- [WHAT IS BEING ASKED]: Look for the line that has "53: (447, 144, 0.46)" in the material below; please repeat it and every line after it, exactly, up to and including the line that has "66: (73, 87, 1.05)", and nothing else.

- [RECORDED INFORMATION]:

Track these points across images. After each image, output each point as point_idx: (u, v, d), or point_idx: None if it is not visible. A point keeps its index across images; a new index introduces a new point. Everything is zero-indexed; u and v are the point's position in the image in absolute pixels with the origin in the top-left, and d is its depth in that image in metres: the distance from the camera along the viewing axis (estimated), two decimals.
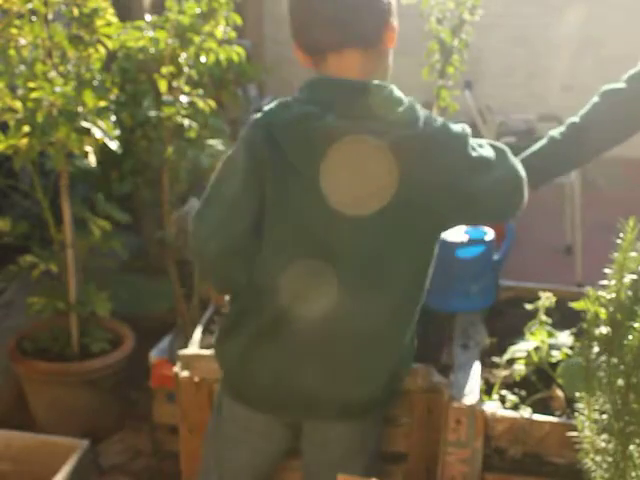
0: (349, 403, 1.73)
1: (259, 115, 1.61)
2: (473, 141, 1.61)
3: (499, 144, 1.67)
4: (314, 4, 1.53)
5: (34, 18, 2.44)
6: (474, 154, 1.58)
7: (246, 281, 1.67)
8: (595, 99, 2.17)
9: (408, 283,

...

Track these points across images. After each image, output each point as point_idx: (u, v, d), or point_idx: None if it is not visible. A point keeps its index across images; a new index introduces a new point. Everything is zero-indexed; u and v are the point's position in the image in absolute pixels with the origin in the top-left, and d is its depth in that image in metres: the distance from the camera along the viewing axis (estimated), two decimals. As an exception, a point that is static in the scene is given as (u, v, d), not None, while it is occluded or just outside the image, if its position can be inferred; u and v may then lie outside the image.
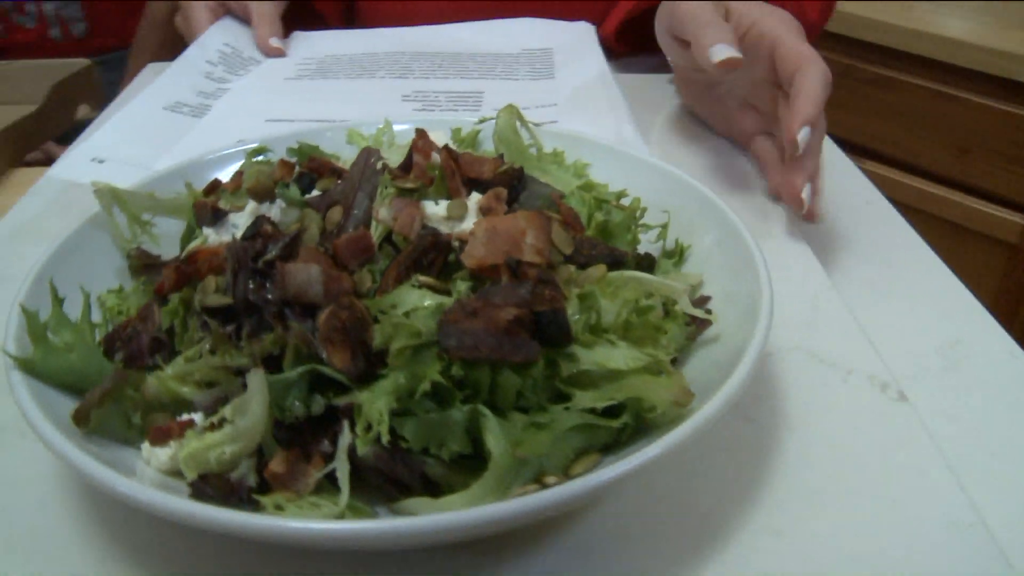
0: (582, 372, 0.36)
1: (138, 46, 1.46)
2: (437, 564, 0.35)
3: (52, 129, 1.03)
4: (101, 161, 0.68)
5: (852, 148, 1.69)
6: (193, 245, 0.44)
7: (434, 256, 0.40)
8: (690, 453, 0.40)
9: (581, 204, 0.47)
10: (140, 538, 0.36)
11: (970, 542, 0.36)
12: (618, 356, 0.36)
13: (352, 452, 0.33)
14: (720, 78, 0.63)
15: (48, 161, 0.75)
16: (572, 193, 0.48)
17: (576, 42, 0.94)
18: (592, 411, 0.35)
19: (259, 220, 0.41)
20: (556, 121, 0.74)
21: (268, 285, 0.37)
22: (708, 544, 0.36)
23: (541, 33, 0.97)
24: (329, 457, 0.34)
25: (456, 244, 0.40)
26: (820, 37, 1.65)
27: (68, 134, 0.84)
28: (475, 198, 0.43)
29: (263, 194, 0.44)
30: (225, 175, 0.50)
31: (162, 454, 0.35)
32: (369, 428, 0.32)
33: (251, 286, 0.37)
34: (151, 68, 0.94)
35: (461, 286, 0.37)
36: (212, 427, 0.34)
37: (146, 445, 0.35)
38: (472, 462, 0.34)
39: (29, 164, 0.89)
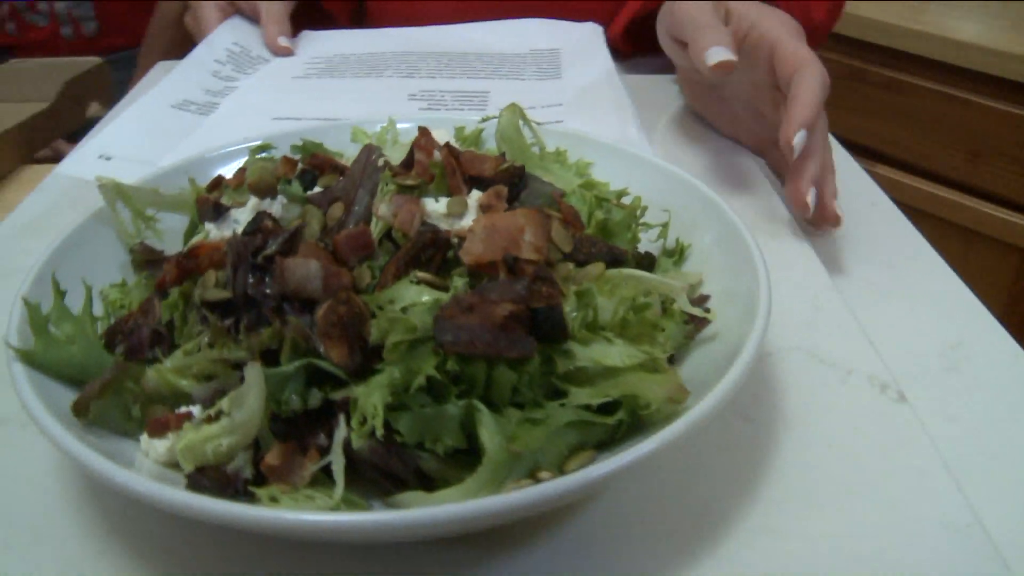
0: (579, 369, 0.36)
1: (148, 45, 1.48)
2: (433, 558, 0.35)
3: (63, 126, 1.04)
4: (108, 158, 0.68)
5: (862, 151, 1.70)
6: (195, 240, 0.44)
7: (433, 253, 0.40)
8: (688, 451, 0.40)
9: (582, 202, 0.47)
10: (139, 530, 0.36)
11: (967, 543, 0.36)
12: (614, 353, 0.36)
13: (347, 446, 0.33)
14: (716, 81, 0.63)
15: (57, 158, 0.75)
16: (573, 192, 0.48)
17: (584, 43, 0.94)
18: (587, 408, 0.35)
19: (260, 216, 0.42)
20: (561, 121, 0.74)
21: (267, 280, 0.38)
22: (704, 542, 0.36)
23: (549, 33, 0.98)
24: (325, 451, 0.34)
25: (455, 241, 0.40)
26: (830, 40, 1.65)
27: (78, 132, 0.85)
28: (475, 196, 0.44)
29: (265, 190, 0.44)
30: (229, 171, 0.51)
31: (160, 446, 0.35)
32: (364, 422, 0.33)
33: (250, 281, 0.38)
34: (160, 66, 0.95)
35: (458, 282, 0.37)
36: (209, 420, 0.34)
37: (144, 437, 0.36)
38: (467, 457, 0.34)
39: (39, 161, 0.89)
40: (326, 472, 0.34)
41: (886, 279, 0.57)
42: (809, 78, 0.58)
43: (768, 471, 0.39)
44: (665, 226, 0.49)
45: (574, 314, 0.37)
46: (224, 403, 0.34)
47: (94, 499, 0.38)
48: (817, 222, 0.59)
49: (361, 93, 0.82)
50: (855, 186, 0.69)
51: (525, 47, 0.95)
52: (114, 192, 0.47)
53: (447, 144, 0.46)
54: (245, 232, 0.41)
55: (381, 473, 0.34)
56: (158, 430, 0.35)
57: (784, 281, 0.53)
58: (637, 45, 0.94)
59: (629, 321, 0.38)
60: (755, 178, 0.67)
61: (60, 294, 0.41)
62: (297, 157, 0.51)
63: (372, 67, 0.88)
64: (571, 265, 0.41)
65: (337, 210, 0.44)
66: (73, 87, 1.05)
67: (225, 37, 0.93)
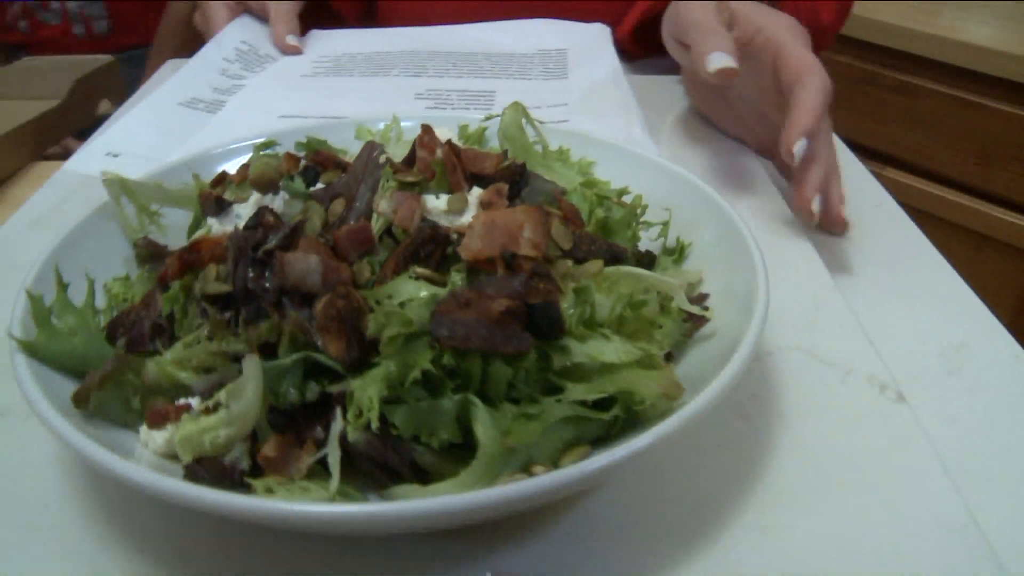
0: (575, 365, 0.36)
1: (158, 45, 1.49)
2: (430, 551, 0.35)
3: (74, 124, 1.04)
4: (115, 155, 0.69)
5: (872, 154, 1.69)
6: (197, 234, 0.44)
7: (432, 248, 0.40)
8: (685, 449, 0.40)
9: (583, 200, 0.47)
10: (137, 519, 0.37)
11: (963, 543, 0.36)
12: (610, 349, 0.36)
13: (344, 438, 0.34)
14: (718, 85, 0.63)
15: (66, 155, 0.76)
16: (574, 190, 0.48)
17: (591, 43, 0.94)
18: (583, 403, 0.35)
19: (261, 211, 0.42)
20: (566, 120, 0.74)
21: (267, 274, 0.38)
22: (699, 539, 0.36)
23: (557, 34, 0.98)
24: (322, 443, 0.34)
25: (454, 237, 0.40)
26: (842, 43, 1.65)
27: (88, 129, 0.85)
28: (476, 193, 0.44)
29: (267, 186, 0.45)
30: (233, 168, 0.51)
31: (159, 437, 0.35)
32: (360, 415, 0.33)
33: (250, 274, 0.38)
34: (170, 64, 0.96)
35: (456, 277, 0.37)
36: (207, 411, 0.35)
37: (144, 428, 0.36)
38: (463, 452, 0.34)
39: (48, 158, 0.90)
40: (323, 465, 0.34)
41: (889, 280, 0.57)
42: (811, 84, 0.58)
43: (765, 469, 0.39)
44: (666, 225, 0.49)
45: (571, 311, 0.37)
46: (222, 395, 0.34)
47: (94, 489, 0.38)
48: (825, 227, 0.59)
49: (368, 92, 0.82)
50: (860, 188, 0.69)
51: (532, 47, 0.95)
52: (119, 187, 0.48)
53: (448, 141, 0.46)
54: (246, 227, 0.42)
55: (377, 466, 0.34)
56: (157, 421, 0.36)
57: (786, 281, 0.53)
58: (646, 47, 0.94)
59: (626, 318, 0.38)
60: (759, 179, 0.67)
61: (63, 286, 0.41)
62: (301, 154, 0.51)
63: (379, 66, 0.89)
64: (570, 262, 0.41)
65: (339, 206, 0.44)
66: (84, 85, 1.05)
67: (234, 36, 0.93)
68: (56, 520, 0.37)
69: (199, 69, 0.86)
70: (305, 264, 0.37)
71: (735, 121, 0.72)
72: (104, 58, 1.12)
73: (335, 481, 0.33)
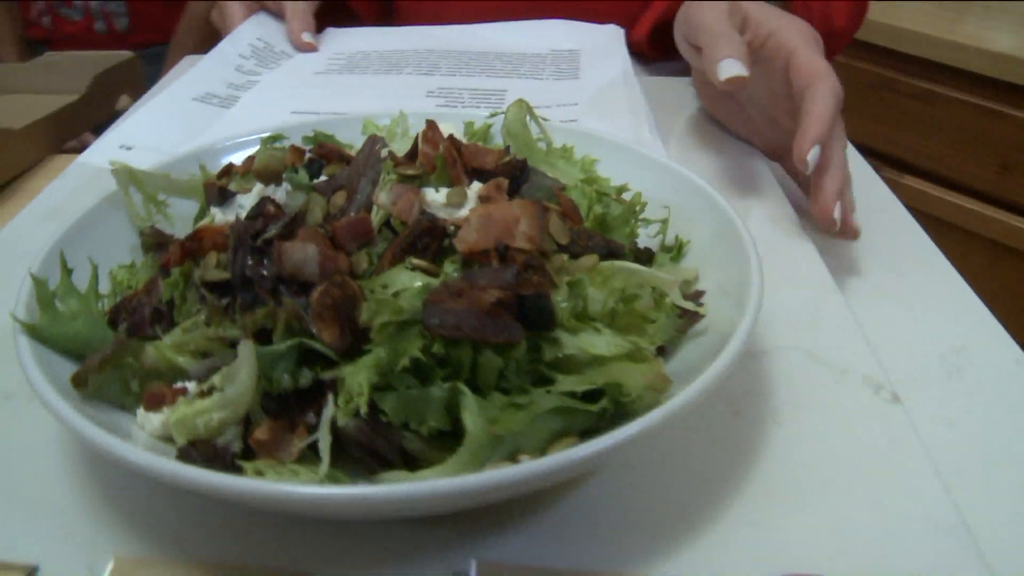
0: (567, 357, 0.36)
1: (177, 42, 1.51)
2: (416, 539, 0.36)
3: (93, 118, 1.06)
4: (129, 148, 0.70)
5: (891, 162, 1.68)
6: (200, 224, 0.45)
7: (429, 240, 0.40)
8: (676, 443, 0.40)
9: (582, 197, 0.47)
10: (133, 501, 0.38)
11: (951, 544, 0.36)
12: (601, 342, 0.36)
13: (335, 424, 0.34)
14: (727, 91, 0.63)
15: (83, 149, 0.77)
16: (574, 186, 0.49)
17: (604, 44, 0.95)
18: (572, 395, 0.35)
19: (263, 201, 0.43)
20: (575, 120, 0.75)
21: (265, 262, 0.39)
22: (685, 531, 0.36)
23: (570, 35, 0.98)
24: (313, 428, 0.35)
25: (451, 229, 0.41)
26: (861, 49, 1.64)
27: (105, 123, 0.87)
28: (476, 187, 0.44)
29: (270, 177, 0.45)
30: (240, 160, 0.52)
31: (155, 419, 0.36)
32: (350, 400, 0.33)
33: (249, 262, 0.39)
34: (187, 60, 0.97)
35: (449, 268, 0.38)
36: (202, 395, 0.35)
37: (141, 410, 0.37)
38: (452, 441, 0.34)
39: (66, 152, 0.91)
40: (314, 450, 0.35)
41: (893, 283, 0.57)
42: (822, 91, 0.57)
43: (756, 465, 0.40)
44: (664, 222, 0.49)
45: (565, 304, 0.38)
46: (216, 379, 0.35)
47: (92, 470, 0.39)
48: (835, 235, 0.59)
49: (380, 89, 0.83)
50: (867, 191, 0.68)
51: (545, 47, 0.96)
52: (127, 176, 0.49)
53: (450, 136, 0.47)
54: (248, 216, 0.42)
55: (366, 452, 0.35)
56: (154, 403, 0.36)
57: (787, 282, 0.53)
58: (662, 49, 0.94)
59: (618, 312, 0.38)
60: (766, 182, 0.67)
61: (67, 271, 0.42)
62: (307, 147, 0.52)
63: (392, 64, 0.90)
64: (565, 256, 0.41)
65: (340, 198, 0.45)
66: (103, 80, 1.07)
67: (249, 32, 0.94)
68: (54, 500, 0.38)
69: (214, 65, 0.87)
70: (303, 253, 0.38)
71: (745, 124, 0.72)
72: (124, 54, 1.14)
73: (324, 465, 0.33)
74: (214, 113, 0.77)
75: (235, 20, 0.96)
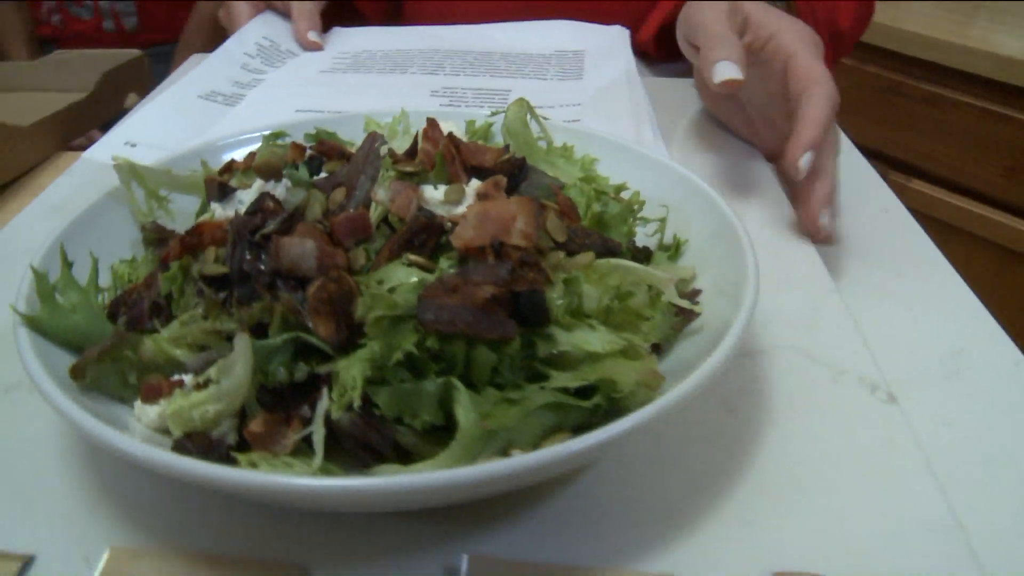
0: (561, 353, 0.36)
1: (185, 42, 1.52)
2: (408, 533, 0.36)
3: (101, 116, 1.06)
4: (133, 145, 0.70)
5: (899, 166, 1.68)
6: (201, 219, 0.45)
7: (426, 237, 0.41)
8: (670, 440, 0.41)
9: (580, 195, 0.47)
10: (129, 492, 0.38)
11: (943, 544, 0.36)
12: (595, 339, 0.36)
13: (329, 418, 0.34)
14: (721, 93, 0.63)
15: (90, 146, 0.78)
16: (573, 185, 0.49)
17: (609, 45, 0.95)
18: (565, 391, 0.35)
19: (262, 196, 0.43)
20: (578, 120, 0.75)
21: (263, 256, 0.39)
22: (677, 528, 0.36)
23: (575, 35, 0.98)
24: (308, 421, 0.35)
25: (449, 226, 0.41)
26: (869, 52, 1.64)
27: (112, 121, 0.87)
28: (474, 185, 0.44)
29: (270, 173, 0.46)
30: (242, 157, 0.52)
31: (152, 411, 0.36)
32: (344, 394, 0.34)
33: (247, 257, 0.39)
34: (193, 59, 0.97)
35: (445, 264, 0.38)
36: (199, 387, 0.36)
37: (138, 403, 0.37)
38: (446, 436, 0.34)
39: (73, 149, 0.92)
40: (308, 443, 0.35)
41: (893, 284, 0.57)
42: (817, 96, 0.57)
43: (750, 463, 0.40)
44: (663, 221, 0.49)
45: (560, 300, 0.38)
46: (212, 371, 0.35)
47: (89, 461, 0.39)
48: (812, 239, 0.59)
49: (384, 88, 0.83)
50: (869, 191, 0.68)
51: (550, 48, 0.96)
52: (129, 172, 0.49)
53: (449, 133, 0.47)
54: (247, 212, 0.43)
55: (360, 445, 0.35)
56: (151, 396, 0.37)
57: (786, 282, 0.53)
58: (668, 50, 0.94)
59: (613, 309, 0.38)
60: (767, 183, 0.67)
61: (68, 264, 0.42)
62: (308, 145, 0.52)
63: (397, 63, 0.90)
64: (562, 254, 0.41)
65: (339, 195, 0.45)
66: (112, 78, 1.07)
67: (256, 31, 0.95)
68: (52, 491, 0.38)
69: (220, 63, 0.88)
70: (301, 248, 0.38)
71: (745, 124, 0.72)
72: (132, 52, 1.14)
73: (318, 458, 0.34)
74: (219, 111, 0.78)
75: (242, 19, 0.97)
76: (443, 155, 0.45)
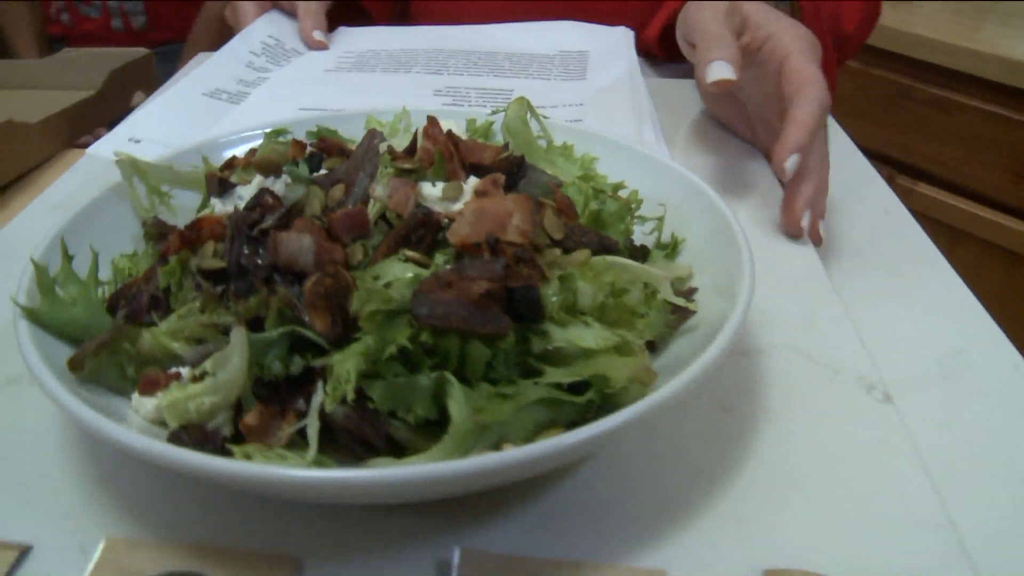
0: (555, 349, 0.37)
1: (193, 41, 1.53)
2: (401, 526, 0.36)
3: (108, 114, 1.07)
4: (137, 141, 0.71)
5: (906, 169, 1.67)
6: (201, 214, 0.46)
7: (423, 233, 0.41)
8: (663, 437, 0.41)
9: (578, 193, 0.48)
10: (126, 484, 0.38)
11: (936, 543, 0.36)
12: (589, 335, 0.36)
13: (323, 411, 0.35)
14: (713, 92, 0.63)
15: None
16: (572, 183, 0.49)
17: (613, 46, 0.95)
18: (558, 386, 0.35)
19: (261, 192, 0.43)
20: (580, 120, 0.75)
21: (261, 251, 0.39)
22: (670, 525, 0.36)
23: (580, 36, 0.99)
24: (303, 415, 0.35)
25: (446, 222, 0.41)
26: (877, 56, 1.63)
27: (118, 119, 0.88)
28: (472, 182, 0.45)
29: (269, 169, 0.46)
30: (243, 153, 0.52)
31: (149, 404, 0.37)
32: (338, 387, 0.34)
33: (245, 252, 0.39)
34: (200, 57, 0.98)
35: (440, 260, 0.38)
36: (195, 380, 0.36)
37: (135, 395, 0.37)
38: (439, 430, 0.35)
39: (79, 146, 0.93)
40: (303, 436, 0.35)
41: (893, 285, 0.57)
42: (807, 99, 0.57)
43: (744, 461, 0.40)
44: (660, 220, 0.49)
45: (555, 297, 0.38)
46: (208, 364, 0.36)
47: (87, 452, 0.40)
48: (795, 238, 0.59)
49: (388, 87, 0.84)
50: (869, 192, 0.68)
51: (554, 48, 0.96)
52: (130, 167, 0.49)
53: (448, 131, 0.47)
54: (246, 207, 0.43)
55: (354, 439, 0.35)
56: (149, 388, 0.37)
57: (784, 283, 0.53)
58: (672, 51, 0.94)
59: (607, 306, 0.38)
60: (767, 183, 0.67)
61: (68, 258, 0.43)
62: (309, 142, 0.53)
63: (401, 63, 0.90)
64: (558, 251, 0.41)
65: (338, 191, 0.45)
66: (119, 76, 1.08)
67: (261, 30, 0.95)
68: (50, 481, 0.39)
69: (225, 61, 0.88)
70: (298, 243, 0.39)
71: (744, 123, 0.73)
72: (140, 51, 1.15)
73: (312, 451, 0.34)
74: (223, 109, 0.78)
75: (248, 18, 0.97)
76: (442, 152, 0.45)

- [RESPONSE AREA]:
53: (447, 144, 0.46)
54: (245, 232, 0.41)
55: (381, 473, 0.34)
56: (158, 430, 0.35)
57: (784, 281, 0.53)
58: (637, 45, 0.94)
59: (629, 321, 0.38)
60: (755, 178, 0.67)
61: (60, 294, 0.41)
62: (297, 157, 0.51)
63: (372, 67, 0.88)
64: (571, 265, 0.41)
65: (337, 210, 0.44)
66: (73, 87, 1.05)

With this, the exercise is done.